The thought with this is the amount of FERMENTABLE MATERIAL in the kettle does not change once you are done mashing, but the volume does, unless you are adding sugar, malt extract, or another fermentable during the boil.

Was your immersion chiller leaking? Even if it was leaking, you would still have cooled it down quicker than 2 1/4 hours. Do you know what your groundwater temp was? I'm guessing it was something with flow rate of the chiller, exposure of copper to wort, or a leak.

jgaepi 10-09-2012 02:50 AM

I started with 6 gallons. The blichmann has a liquid gauge. I added the malt extract and pumpkin so it took me to about 6.75 gallons (level). Seems I cooked off about .5 gallons. So ended with 6.25 gallons approx. I have 6 gallon better bottles, which i filled to around 5 gallons maybe a smidgen more. I couldn't overfill the better bottle. So I ended up with about a gallon of excess wort. It may be alcohol abuse but I frankly didn't know what to do with it. Before I would start with 4 gallons. So regardless of how much volume the malt added, I always had to top up. So I never really paid attention to the final wort amount. Until now. Cause I had excess.

The wort chiller def doesn't have a leak. But I was putting cool tap water out of my faucet through it. But ... I just bought a 1/6 horsepower submersible pump today. I did some research and it has good reviews. So I am going to run ice water through the cooper chiller and then should do the trick in under 60 min.
....................
### ASSIGNMENT 1
In the homebrewing forum excerpt, what equipment did the poster buy to run ice water through the chiller?
### ASSIGNMENT 2
Pick up the homebrewing forum excerpt after its final sentence and continue it.
The lines that come next have no connection to the homebrewing forum excerpt.

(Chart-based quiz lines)
....................
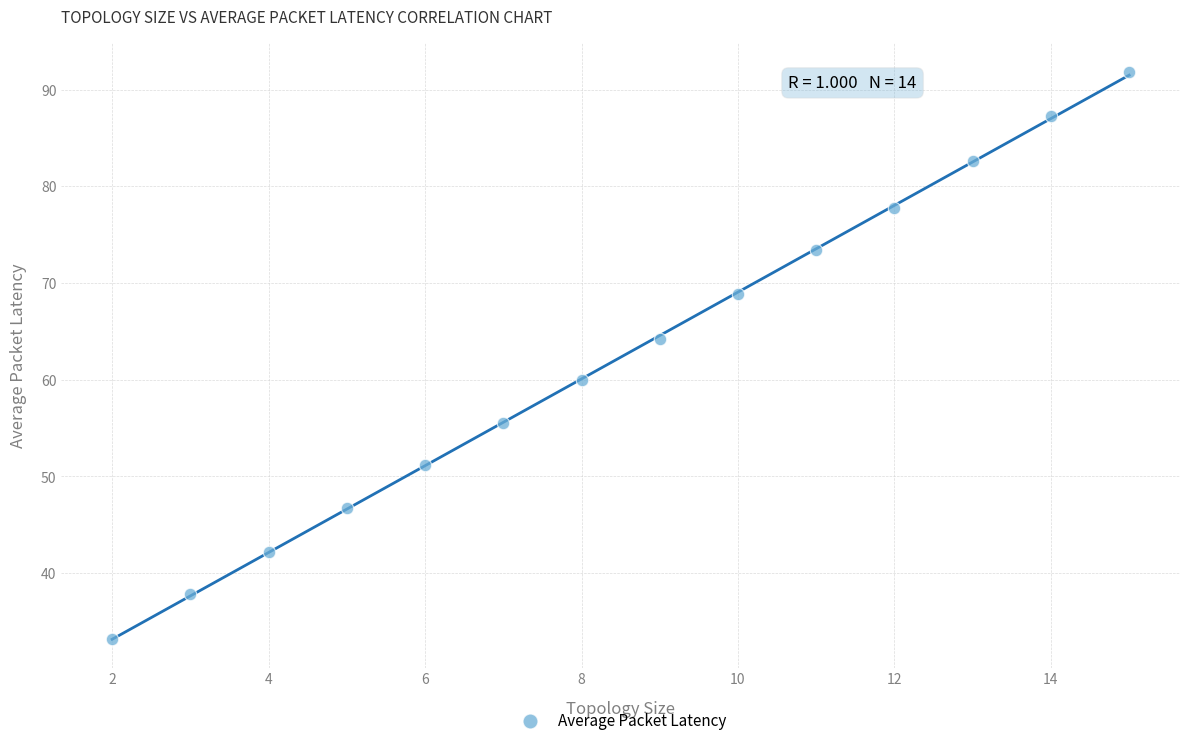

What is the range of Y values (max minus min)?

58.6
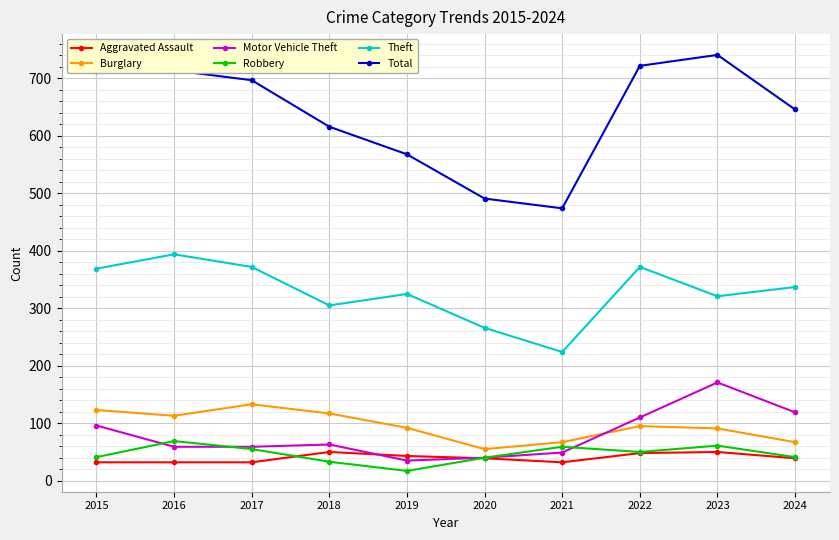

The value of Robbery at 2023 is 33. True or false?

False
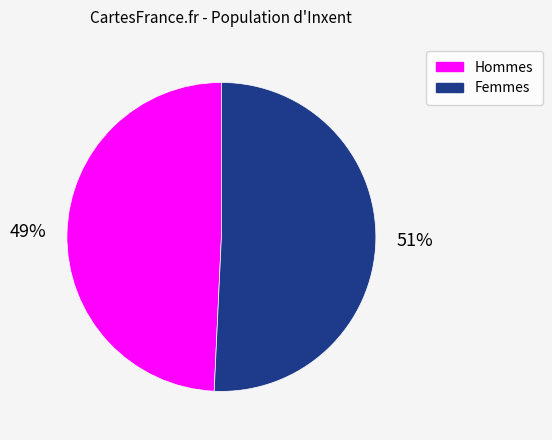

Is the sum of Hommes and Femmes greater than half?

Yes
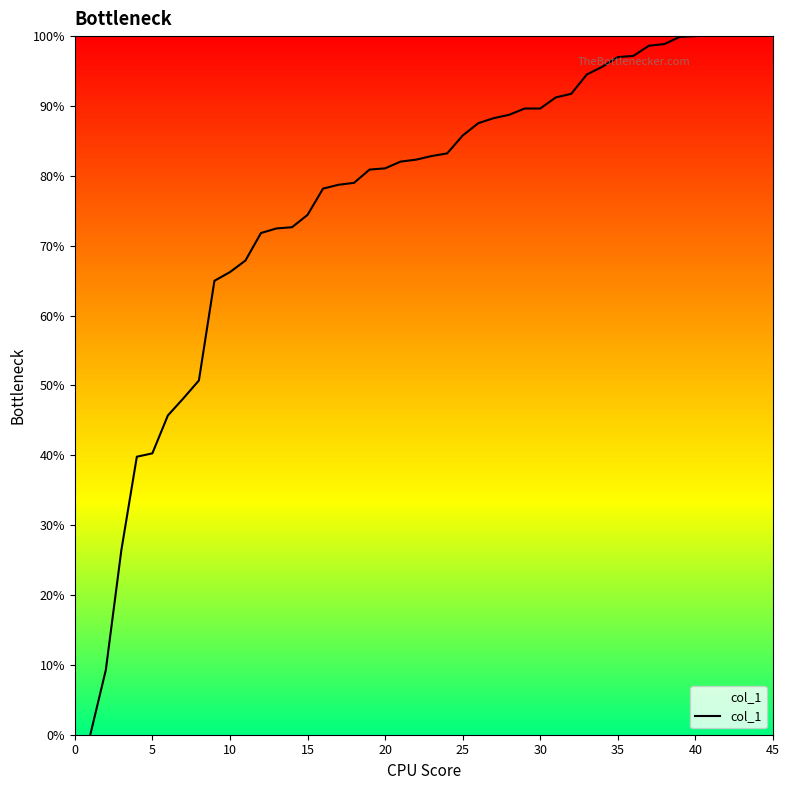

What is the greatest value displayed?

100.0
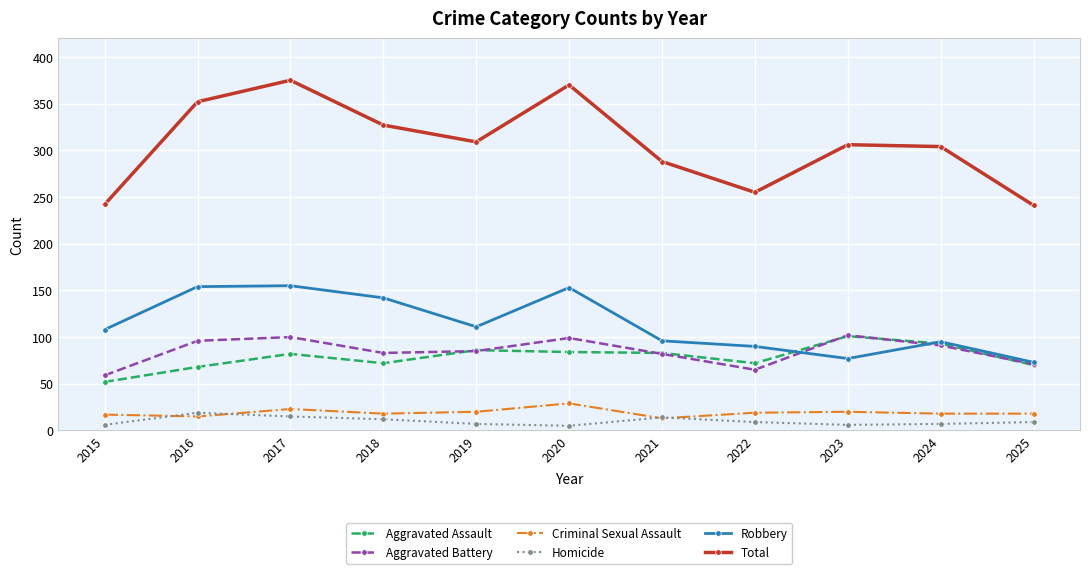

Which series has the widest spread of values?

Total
....................
### RESPONSE 1
A 1/6 horsepower submersible pump.

### RESPONSE 2
Next project is moving to all grain. I was happy with my little basic kettle and extract kits. But my burner broke. Bought a new burner and figured I would upgrade to the blichmann kettle. And now thinking all grain. Slippery slope.

beerman0001 10-09-2012 08:59 AM

At least you know what your boil off rate is now. Next time you brew with everything in you want the kettle around 5.75 to 6 gal total.

william_shakes_beer 10-09-2012 12:32 PM

Also, changing the burner will affect the boil off, as well as the vogor of the boil. Next time you can turn ub the burner a tad to increase the boil off or start with less water.

pietro1022 10-09-2012 05:21 PM

So weird...

If you do the pre-chiller thing, that should take it down to pitching temps in under 1/2 hour. What thickness if the copper pipe on your IC? Did you buy it or build it?

jgaepi 10-09-2012 09:11 PM

Bought it from Williams. Part of this set: http://www.williamsbrewing.com/COMPLETE-HOME-BREWERY-WITH-32-QUART-BREWKETTLE-C291.aspx
I was tempted to upgrade to the chillzilla or a plate chiller. But then I bought submersible pump and ice water.